Cela, a-t-il ajouté, implique « le départ de tous les soldats russes avec tous leurs explosifs, toutes leurs armes » de ce site du sud de l’Ukraine et sur lequel Kyiv et Moscou s’accusent mutuellement d’avoir mené des frappes.

« Malheureusement, la Russie n’arrête pas ses provocations, précisément dans les directions par lesquelles la mission doit arriver à l’usine », a déploré M. Zelensky, ajoutant que la situation était « extrêmement menaçante ».

« Le risque d’une catastrophe nucléaire due aux actions de la Russie ne diminue même pas pendant une heure », a-t-il déclaré.

Oleksandre Staroukh, le gouverneur régional, avait évoqué à ce propos quelques heures plus tôt des tirs de missile sur la ville de Zaporijjia.

La centrale de Zaporijjia, l’une des quatre centrales nucléaires en activité en Ukraine, compte six réacteurs d’une capacité de 1 000 mégawatts chacun.

La semaine dernière, il a été brièvement déconnecté du réseau électrique pour la première fois de son histoire, après que des lignes électriques aient été endommagées.

Contre-offensive ukrainienne

De son côté, l’armée ukrainienne poursuit sa contre-offensive dans le sud, où d’intenses combats ont été signalés.

« Les combats se déroulent actuellement pratiquement sur toute la ligne de front : au sud, dans la région de Kharkiv (nord-est) et dans le Donbass (est) », a déclaré mardi soir le président Zelensky.

A Bereznehuvate, une localité à 70 km au nord de Kherson, ville du sud prise par les Russes au début de la guerre, l’AFP a été témoin d’un passage incessant de véhicules blindés ukrainiens, tandis que de nombreux tirs d’artillerie résonnaient dans les environs.

Certains soldats étaient en route vers le front, comme ce petit groupe attendant que leur char T74, dont le moteur surchauffe, soit réparé.

« On les a bien creusés », s’est vanté Victor, un fantassin d’une soixantaine d’années, sans vouloir en dire plus.

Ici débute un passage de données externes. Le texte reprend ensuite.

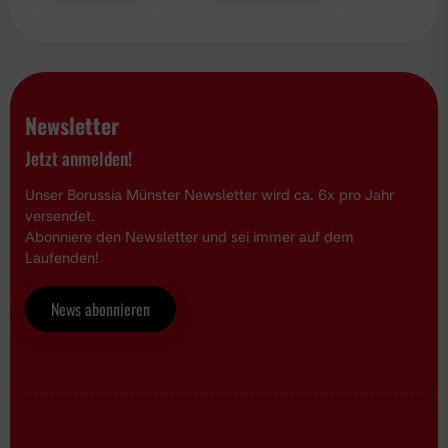
Newsletter
Jetzt anmelden!
Unser Borussia Münster Newsletter wird ca. 6x pro Jahr
versendet.
Abonniere den Newsletter und sei immer auf dem
Laufenden!
News abonnieren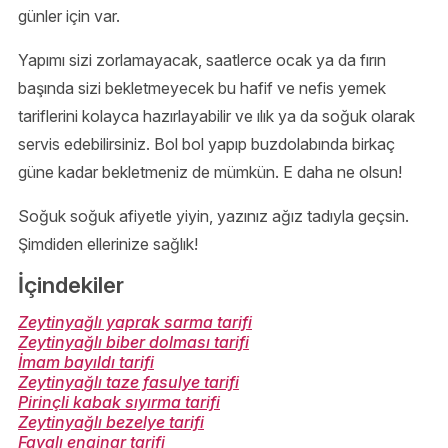
günler için var.
Yapımı sizi zorlamayacak, saatlerce ocak ya da fırın
başında sizi bekletmeyecek bu hafif ve nefis yemek
tariflerini kolayca hazırlayabilir ve ılık ya da soğuk olarak
servis edebilirsiniz. Bol bol yapıp buzdolabında birkaç
güne kadar bekletmeniz de mümkün. E daha ne olsun!
Soğuk soğuk afiyetle yiyin, yazınız ağız tadıyla geçsin.
Şimdiden ellerinize sağlık!
İçindekiler
Zeytinyağlı yaprak sarma tarifi
Zeytinyağlı biber dolması tarifi
İmam bayıldı tarifi
Zeytinyağlı taze fasulye tarifi
Pirinçli kabak sıyırma tarifi
Zeytinyağlı bezelye tarifi
Favalı enginar tarifi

La présidence ukrainienne a fait état mardi de « puissantes explosions » dans la région de Kherson ainsi que de la destruction d' »un certain nombre de dépôts de munitions russes » et de « tous les grands ponts » qui permettent aux véhicules de traverser le Dniepr. , la rivière qui arrose cette partie de l’Ukraine. Et ceci afin de couper les approvisionnements en provenance de Crimée.

La Russie a de son côté assuré lundi avoir repoussé des « tentatives d’offensive » ukrainiennes dans la région de Kherson ainsi que dans celle de Mykolaïv, plus à l’ouest.

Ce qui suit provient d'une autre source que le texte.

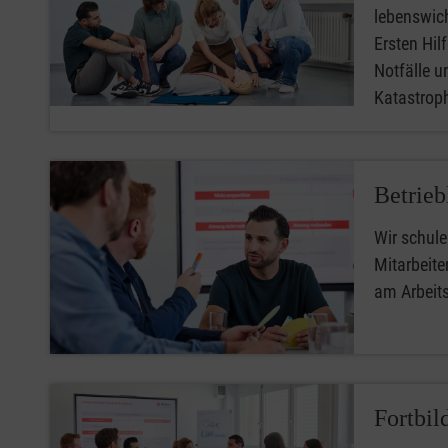
lebenswic
Ersten Hilfe
Notfälle u
Katastro
Betrieb
Wir schule
Mitarbeiter
am Arbeit
Fortbil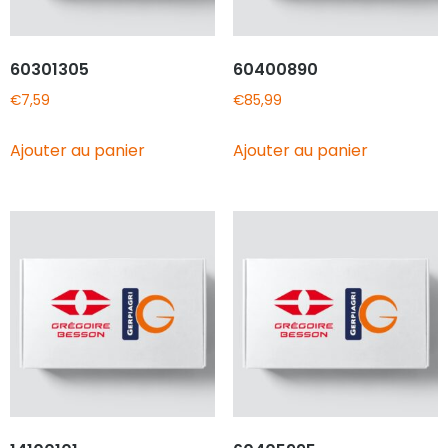
60301305
60400890
€
7,59
€
85,99
Ajouter au panier
Ajouter au panier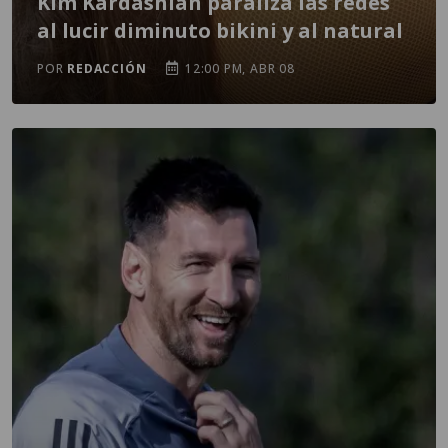
Kim Kardashian paraliza las redes
al lucir diminuto bikini y al natural
POR
REDACCIÓN
12:00 PM, ABR 08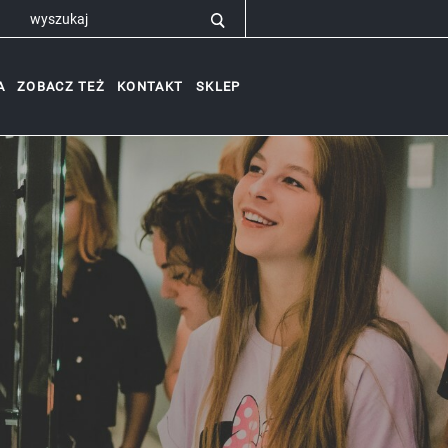
A
ZOBACZ TEŻ
KONTAKT
SKLEP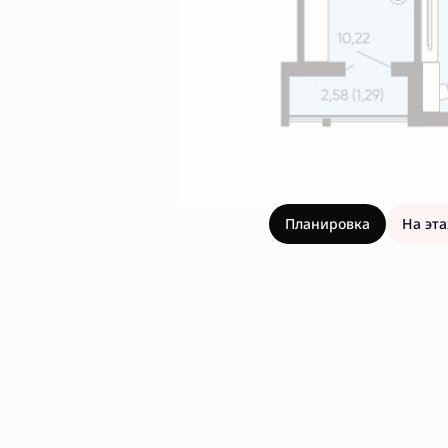
Планировка
На эт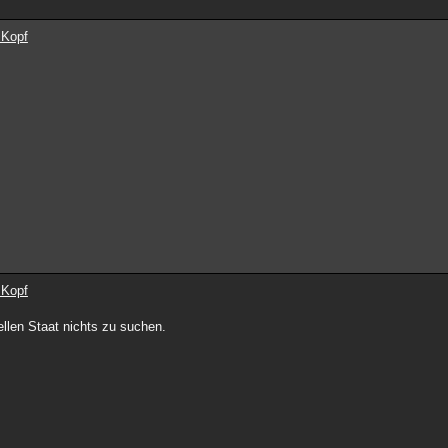
 Kopf
 Kopf
ziellen Staat nichts zu suchen.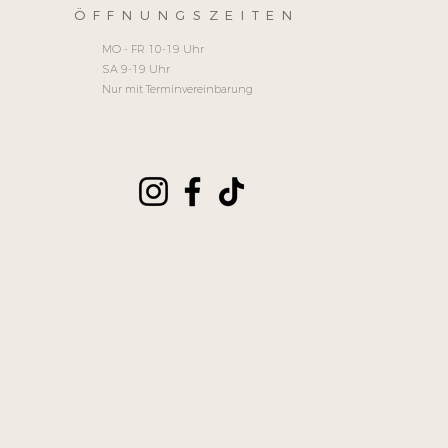
ÖFFNUNGSZEITEN
MO - FR 10-19 Uhr
SA 9-19 Uhr
Nur mit Terminvereinbarung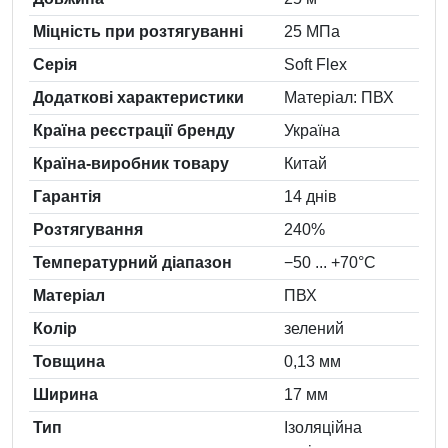
Міцність при розтягуванні
25 МПа
Серія
Soft Flex
Додаткові характеристики
Матеріал: ПВХ
Країна реєстрації бренду
Україна
Країна-виробник товару
Китай
Гарантія
14 днів
Розтягування
240%
Температурний діапазон
−50 ... +70°C
Матеріал
ПВХ
Колiр
зелений
Товщина
0,13 мм
Ширина
17 мм
Тип
Ізоляційна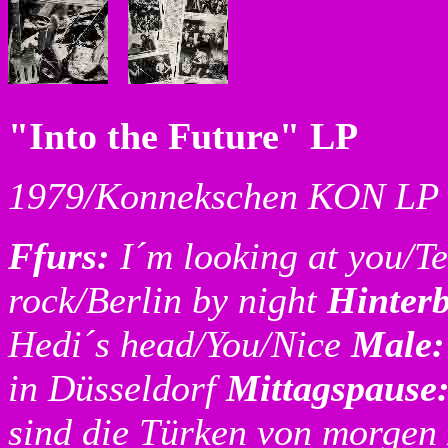
"Into the Future" LP
1979/Konnekschen KON LP
Ffurs:
I´m looking at you/T
rock/Berlin by night
Hinter
Hedi´s head/You/Nice
Male
in Düsseldorf
Mittagspause
sind die Türken von morgen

« En raison de l’échec de l’offensive ukrainienne (…), l’ennemi a subi de lourdes pertes », soit 1.200 hommes « en une journée », ainsi que des dizaines de véhicules militaires, a proclamé mardi le ministère russe de la Défense.

Cette information était invérifiable de sources indépendantes.

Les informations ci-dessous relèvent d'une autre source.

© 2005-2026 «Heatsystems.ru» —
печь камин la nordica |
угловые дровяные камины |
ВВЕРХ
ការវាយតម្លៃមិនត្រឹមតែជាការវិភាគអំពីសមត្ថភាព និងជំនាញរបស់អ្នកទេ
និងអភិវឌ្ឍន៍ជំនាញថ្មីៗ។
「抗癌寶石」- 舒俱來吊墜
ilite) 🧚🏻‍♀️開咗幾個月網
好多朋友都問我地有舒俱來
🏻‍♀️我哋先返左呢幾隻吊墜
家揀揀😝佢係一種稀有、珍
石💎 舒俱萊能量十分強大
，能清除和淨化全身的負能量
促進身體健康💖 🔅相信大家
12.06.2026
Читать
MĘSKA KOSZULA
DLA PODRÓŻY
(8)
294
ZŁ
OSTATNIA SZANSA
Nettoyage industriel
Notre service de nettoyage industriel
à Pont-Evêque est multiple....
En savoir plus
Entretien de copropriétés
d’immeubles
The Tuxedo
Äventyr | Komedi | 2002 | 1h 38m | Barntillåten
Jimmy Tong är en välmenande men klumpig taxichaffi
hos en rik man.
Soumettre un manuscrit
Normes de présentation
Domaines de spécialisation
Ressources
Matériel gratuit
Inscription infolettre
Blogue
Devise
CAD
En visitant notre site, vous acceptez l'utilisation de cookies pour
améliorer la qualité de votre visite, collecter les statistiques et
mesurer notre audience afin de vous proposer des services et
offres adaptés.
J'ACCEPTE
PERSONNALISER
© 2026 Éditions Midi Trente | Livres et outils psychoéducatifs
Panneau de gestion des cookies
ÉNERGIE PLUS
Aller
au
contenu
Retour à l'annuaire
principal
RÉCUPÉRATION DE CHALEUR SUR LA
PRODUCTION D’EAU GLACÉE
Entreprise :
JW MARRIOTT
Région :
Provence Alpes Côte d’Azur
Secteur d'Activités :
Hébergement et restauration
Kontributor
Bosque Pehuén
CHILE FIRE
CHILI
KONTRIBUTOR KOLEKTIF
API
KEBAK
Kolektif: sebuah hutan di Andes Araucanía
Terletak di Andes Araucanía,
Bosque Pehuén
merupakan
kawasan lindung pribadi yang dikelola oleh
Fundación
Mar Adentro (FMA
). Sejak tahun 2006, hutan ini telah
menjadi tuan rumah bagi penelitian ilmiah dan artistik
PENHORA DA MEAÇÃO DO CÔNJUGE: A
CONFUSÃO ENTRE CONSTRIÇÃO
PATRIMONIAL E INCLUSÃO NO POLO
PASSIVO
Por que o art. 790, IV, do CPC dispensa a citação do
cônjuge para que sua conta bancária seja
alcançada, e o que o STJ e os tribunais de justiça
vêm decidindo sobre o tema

Les bombardements russes n’ont pas non plus cessé sur la ligne de front qui s’étend du nord au sud.

Dans le centre de Kharkiv (nord-est), deuxième ville d’Ukraine, au moins cinq personnes sont mortes dans des frappes russes, ont annoncé mardi les autorités locales. Et d’autres ont fait deux morts et 24 blessés à Mykolaïv.

Dans ce contexte, les ministres de la Défense des États membres de l’Union européenne se sont mis d’accord mardi, lors d’une réunion informelle à Prague, pour lancer les travaux préparatoires d’un plan de formation des soldats ukrainiens par l’UE.

Dans une autre guerre menée en parallèle, celle du gaz, un pas supplémentaire a été franchi mardi vers le tarissement des flux de la Russie vers la France avec l’annonce par Gazprom de la suspension totale à partir de jeudi de ses livraisons au groupe Engie, officiellement pour une durée non payé.